Christopher Wells is an assistant professor of environmental history at Macalester College. He received his PhD from the University of Wisconsin, and specializes in environmental history, the history of technology, and U.S. cultural and intellectual history.

The Early Conservation Movement

Theodore Basselin, Testimony (1891)

Annotation

In his testimony before the New York State legislature in 1891, Theodore B. Basselin—a wealthy lumber magnate who had been appointed to New York’s Forest Commission—described the difficulties that government officials encountered in trying to implement new forest-protection laws. Locals long accustomed to cutting timber from public lands did not take kindly to the Forest Commission’s efforts to “educate those people” that “the State had assumed a different line of policy, the protecting of the forest, instead of cutting it off.”

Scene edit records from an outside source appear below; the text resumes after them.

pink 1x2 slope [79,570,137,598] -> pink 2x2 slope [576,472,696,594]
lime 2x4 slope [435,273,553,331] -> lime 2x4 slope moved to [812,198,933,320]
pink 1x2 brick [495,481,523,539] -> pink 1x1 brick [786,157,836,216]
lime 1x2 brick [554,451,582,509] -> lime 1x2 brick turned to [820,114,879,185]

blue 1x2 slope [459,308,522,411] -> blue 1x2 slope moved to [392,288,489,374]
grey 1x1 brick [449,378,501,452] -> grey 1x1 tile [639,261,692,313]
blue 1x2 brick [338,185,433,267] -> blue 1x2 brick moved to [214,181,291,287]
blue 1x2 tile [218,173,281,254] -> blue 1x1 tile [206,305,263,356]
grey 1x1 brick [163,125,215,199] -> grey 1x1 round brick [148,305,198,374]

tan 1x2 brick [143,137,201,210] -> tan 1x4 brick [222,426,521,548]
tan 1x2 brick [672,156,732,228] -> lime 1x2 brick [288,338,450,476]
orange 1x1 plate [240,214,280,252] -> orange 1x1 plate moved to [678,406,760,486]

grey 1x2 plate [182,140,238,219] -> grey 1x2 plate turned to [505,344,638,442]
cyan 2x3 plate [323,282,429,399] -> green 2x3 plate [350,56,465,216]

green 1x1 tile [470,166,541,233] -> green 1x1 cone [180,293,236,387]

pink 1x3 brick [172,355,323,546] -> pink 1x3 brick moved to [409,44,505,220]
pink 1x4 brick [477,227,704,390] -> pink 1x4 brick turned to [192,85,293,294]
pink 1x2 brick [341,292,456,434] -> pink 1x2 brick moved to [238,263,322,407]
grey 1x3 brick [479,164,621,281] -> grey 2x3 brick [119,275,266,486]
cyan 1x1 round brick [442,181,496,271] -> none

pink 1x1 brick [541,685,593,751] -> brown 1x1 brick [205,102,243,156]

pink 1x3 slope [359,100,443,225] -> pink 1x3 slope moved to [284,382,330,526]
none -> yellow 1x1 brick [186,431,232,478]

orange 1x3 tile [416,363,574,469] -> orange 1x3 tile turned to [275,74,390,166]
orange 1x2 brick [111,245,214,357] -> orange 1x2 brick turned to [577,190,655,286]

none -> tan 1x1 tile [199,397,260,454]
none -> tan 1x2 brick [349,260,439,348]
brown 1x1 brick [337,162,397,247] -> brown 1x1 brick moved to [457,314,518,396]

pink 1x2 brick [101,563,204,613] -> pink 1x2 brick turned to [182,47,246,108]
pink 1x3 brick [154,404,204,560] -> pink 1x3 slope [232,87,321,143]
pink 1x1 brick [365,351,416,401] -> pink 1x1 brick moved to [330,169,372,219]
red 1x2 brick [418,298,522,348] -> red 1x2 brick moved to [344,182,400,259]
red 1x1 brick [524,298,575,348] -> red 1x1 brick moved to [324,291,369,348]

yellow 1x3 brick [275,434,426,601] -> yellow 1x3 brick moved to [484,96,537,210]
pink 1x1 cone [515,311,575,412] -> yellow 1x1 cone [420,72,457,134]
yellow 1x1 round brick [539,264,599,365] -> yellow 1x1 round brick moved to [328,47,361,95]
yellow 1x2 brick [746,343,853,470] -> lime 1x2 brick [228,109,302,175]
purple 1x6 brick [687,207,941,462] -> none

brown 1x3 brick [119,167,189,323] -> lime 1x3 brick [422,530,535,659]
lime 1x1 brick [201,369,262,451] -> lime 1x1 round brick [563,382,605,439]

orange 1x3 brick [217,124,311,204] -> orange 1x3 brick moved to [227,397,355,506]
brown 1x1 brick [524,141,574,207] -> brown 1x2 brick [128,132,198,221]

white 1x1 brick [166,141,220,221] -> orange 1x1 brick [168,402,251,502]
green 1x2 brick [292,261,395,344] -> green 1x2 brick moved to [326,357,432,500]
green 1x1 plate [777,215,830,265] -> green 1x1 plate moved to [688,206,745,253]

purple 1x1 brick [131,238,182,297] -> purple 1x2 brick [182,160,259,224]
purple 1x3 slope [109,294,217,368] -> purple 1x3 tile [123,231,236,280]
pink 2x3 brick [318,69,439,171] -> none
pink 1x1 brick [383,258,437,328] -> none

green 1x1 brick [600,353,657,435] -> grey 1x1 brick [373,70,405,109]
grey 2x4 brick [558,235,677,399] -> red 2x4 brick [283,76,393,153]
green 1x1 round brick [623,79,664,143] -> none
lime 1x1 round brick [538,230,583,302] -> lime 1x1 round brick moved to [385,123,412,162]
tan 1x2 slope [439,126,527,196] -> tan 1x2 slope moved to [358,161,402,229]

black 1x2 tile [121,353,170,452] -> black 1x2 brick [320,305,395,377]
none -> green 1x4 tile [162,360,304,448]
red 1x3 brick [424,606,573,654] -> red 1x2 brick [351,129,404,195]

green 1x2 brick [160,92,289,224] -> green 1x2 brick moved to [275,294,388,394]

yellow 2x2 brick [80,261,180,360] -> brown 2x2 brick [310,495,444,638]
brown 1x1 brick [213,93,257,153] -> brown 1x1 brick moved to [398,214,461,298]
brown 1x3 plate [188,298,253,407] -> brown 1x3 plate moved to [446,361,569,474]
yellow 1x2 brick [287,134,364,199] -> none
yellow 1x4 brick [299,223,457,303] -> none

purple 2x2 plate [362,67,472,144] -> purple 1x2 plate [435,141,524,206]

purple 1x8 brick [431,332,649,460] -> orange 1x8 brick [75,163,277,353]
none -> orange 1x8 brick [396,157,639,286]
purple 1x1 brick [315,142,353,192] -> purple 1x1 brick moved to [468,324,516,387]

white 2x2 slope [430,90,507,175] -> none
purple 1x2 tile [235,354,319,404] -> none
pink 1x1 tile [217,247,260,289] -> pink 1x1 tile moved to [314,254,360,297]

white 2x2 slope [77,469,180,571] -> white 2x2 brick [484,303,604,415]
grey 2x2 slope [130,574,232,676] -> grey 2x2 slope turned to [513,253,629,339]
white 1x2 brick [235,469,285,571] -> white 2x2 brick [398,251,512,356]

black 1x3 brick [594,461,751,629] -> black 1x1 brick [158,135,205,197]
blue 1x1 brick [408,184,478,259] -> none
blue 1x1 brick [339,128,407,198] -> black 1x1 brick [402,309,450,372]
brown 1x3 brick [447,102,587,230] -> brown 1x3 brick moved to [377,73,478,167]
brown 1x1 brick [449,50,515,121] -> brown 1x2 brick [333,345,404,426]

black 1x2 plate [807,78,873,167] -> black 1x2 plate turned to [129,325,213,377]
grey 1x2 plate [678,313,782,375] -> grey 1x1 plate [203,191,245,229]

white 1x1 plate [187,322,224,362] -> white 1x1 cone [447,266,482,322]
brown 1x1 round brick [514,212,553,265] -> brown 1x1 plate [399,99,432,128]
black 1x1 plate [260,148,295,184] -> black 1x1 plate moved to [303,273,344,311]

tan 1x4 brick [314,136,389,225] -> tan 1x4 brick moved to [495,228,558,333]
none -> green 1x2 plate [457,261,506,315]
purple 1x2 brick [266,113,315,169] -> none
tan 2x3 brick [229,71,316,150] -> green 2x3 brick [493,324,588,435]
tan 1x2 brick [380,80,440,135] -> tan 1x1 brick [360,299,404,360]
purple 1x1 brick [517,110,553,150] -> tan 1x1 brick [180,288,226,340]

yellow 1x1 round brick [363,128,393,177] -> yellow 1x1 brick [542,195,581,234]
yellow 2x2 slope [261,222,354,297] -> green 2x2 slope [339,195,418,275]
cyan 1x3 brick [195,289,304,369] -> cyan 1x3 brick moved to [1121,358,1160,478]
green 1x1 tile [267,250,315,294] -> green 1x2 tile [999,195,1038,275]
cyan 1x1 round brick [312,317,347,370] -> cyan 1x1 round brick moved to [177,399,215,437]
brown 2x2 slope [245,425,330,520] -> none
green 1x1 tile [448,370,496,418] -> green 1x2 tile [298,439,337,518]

Excerpt from Theodore Basselin's testimony:
[W]e also found that the people around about the borders of this wilderness had been educated from time immemorial, that is, from the first settlement of the country, that what belonged to the State was public property, and that they had a right to go in there and cut as they wanted to; that their fathers and forefathers had been doing that, and that they had a birthright there that no one could question; our endeavor and our efforts were all placed toward trying to educate those people in a different line; the State had assumed a different line of policy, the protecting of the forest, instead of cutting it off; now, in regard to the small depredators along the borders of the wilderness, who had looked upon it as a birthright, it was necessary for us to proceed carefully, as no one knew better than I did what danger an enemy or a man who had a spite could cause to the State by fires….

Citation

Basselin, Theodore. Testimony, February 17, 1891, in “Testimony Taken by the Assembly Committee on Public Lands and Forestry Concerning the Administration of Laws in Relation to the Forest Preserve by the Forest Commission, Etc,” Documents of the Assembly of the State of New York, Volume 114, Issues 74-82, New York State Legislature (Albany, NY: James B. Lyon, 1891).